TASK DETAILS
Set down exactly the lines from the one containing "right front paw: (701, 759)" through the end of the records below, both included, and nothing else.

▼

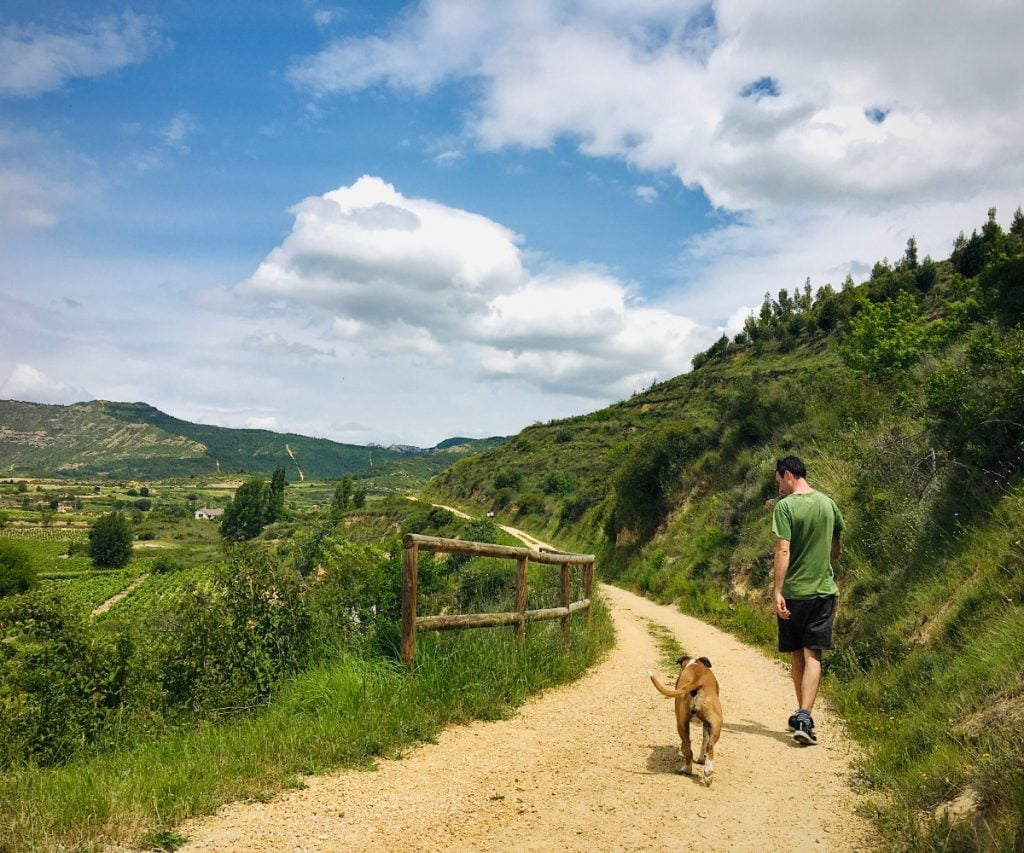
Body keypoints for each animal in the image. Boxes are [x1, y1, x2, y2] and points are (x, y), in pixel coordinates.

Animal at [651, 651, 724, 786]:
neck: (694, 664)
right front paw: (701, 759)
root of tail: (697, 680)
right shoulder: (706, 724)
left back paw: (687, 768)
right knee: (709, 746)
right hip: (716, 724)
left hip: (681, 724)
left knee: (689, 749)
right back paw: (707, 773)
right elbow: (704, 740)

▲

RESULT OF THE TASK
right front paw: (701, 759)
root of tail: (697, 680)
right shoulder: (706, 724)
left back paw: (687, 768)
right knee: (709, 746)
right hip: (716, 724)
left hip: (681, 724)
left knee: (689, 749)
right back paw: (707, 773)
right elbow: (704, 740)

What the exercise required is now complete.